TO DO:
Copy the weight-adjustment text below word for word, keeping every formula and symbol unchanged.

READING TEXT:
══════════
Then the percentage adjustment on weights can be expressed as:

\[\begin{split} z_{it} = \begin{cases} \frac{w_{it}^*}{w_{i0}*ARETS} − 1 if e02400 ≤ 0\\ \frac{w_{it}^*}{w_{i0}*APOPSNR} − 1 if e02400 > 0 \end{cases} \end{split}\]

Here $w_{it}^*$ is the final optimized weight after stage II, which is unknown at this point.

In this problem, we want to minimize the overall adjustments on all records, in other words, to minimize the sum of the absolute values of all the percentage changes on weights. Thus, this LP problem aims at minimizing the following function:

\[ \sum_i |z_{it}| \]

To enhance efficiency of the optimization, we decompose the percentage adjustment $z_{it}$ into two components: r and s. These two components respectively carry the absolute values of positive and negative elements of original adjustments $z_{it}$. Mathematically, they can be expressed as following:

\[\begin{split} r_{it} = \begin{cases} z_{it}, z_{it} > 0 \\ 0, else \end{cases} \end{split}\]

\[\begin{split} s_{it} = \begin{cases} z_{it}, z_{it} > 0 \\ 0, else \end{cases} \end{split}\]

Then it’s not hard to see that the original adjustment is the difference of the two components, and its absolute value is the sum of the two components.
══════════
RAW DATA:

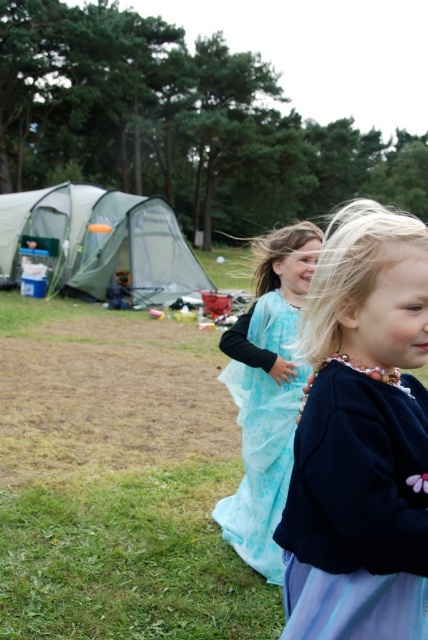
You are planning to set up a small garden in the campsite area. The green grass at lower left and the green fabric tent at left are already present. Which area would be better for planting flowers, and why?

The green grass at lower left is thinner than the green fabric tent at left, so the area with the green grass at lower left would be better for planting flowers since thinner grass indicates less competition for nutrients and space.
══════════
RESULT BELOW:
Then the percentage adjustment on weights can be expressed as:

\[\begin{split} z_{it} = \begin{cases} \frac{w_{it}^*}{w_{i0}*ARETS} − 1 if e02400 ≤ 0\\ \frac{w_{it}^*}{w_{i0}*APOPSNR} − 1 if e02400 > 0 \end{cases} \end{split}\]

Here $w_{it}^*$ is the final optimized weight after stage II, which is unknown at this point.

In this problem, we want to minimize the overall adjustments on all records, in other words, to minimize the sum of the absolute values of all the percentage changes on weights. Thus, this LP problem aims at minimizing the following function:

\[ \sum_i |z_{it}| \]

To enhance efficiency of the optimization, we decompose the percentage adjustment $z_{it}$ into two components: r and s. These two components respectively carry the absolute values of positive and negative elements of original adjustments $z_{it}$. Mathematically, they can be expressed as following:

\[\begin{split} r_{it} = \begin{cases} z_{it}, z_{it} > 0 \\ 0, else \end{cases} \end{split}\]

\[\begin{split} s_{it} = \begin{cases} z_{it}, z_{it} > 0 \\ 0, else \end{cases} \end{split}\]

Then it’s not hard to see that the original adjustment is the difference of the two components, and its absolute value is the sum of the two components.